Other scholars have also addressed the unique character and expressiveness of the Hryts sequence, such as Alexander Serov, who stated that "the refrain exudes a spirit of freedom that transports the listener to the steppes and is mixed with the sorrow of some unexpected tragedy."

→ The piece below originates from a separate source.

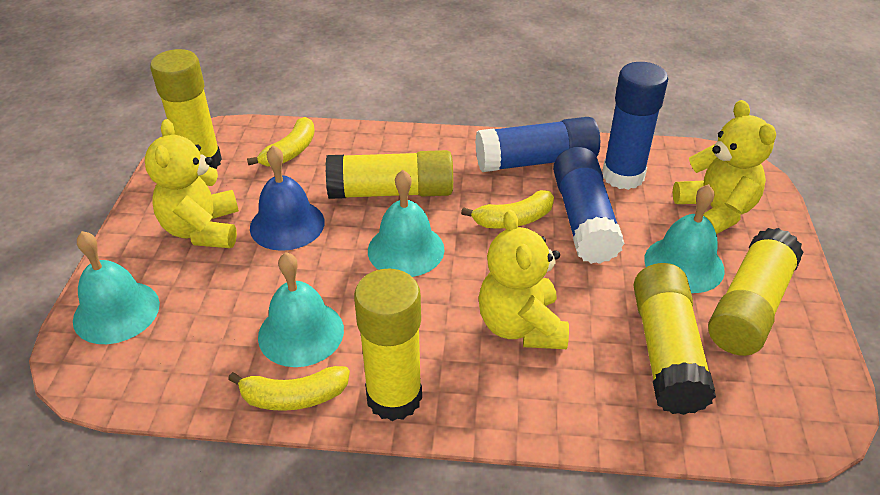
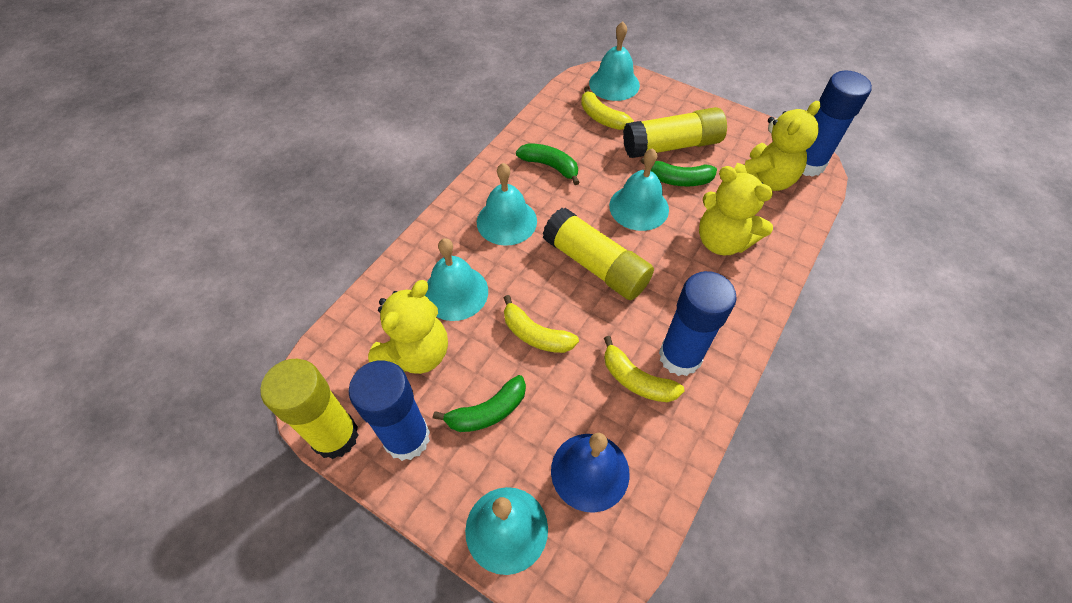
green banana: 0 -> 3
turquoise bell: 4 -> 5
yellow glue stick: 5 -> 3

Soroker notes the Hryts signature was used by composers Joseph Haydn (String Quartet no. 20, op. 9, no. 2; String quartet no. 25, op. 17, no 1; The Saviour's Seven last Words on the Cross, the Rondo of the D major Piano Concerto [composed 1795], Andante and variations for piano [1793]), Luigi Boccherini (duet no. 2), Wolfgang A. Mozart (Symphonia concertante K. 364), L. van Beethoven, J. N. Hummel, Carl Maria von Weber, Franz Liszt (Ballade d'Ukraine), Felix Petyrek, Ivan Khandoshkin, and others.

==Notable recordings==
- The Andrews Sisters recorded a version in 1941.
- Benny Goodman with Helen Forrest - recorded December 20, 1940 for Columbia.
- Eydie Gorme reached the No. 10 position in the UK charts in 1962.
- Glenn Miller & His Orchestra (vocal by Marion Hutton). This reached No. 9 on the Billboard charts.